Having earned an interest in the southwest quarter of the Bromhead property by drilling the discovery well, ARC decided to drop its option on the remainder of the property, but indicated an intention to conduct additional drilling on its earned quarter in 2014, under the terms of the agreement, giving Petro One a 10% GORR on the additional wells, convertible at Petro One’s option to a 30% working interest after payout.

ARC’s earning well went on production December 28, 2012, with a three month average initial production of 110.3 barrels of oil per day (11 bopd for Petro One’s 10% GORR). Total production from the farmout well to January 31, 2016 was 3,4096m3 (25,763 bbl), with an average production rate of approximately 25 bopd over the life of the well.
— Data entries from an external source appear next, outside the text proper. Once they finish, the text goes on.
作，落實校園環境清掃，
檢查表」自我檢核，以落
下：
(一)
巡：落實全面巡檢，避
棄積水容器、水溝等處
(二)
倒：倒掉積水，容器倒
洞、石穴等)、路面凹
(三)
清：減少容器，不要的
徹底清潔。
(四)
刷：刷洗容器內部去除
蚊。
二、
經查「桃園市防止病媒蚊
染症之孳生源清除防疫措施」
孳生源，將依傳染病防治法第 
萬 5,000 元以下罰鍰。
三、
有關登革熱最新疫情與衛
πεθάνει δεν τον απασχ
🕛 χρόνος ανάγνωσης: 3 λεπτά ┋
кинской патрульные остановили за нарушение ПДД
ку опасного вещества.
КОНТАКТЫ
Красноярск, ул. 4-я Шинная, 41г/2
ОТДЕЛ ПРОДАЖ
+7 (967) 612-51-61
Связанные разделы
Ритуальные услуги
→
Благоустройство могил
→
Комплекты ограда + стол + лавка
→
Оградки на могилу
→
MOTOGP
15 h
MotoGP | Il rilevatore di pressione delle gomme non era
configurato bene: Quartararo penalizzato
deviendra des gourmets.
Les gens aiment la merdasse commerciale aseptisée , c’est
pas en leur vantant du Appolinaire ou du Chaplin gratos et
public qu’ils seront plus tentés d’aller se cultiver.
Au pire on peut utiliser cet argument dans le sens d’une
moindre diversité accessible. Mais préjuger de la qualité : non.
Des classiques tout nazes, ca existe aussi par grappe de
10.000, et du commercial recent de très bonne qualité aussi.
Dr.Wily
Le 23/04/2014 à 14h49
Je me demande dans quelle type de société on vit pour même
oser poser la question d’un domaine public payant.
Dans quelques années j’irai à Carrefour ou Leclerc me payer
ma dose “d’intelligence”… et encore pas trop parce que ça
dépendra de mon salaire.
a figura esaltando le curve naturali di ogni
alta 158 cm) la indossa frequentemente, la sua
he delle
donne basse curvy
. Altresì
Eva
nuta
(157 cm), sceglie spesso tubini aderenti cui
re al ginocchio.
On the remaining three quarters of the Bromhead property that is 100% owned by Petro One, seismic has indicated several more low risk horizontal development drilling locations close to the farmout discovery. These locations are amenable to cost-effective open hole completions, contingent on the recovery of oil prices.

The Company retains a carrying value of $579,464 on the J10 property.


The reserve and prospective resource estimates in this document were prepared by independent qualified reserves evaluators as Form 51-101 reports (the “Reports”) under National Instrument 51-101 (“NI 51-101”) in accordance with the Canadian Oil and Gas Evaluation Handbook. The initial reports dated June 1, 2011 and October 1, 2011 were updated May 1, 2012 and June 18, 2013. The reserves evaluators have consented in writing to the disclosure of information derived from the Reports. Pursuant to s. 5.2 of NI 51-101, the Company advises that the estimates that have been made assume the development of any of these properties will occur, without regard to the likely availability to the Company of funding required for that development.

BOE means barrels of oil equivalent. It may be misleading, particularly if used in isolation. A BOE conversion ratio of 6 Mcf:1 bbl is based on an energy efficiency conversion method primarily applicable at the burner tip, and does not represent a value equivalency at the wellhead.

Proved reserves are those reserves that can be estimated with a high degree of certainty to be recoverable. It is likely that the actual remaining quantities recovered will exceed the estimated proved reserves. Probable reserves are those additional reserves that are less certain to be recovered than proved reserves. It is equally likely that the actual remaining quantities recovered will be greater or less than the sum of the estimated proved probable reserves.

Prospective resources described in the NI 51-101 Report and in this document are “undiscovered resources” as defined in the Canadian Oil and Gas Evaluation Handbook. Undiscovered resources are defined as those quantities of oil and gas estimated on a given date to be contained in accumulations yet to be discovered. The estimates of the potentially recoverable portions of undiscovered resources are classified as prospective resources. Prospective resources are defined as those quantities of oil and gas estimated on a given date to be potentially recoverable from undiscovered accumulations. They are technically viable and economic to recover. Pursuant to s. 5.9(d)(v) of NI 51-101, the Company cautions that that there is no certainty that any portion of the resource will be discovered. If discovered, there is no certainty that it will be commercially viable to produce any portion of the resource.

The estimates of reserves and future net revenue for individual properties may not reflect the same confidence level as estimates of reserves and future net revenue for all properties, due to the effects of aggregation.

Oil production during a period is generally expressed in terms of “barrels per day”, which indicates the total oil produced during a period divided by the number of hours that the well was in production during that period. “Barrels per day” is indicative of flow rate while a well is in production and does not mean that such well was in constant production during such period.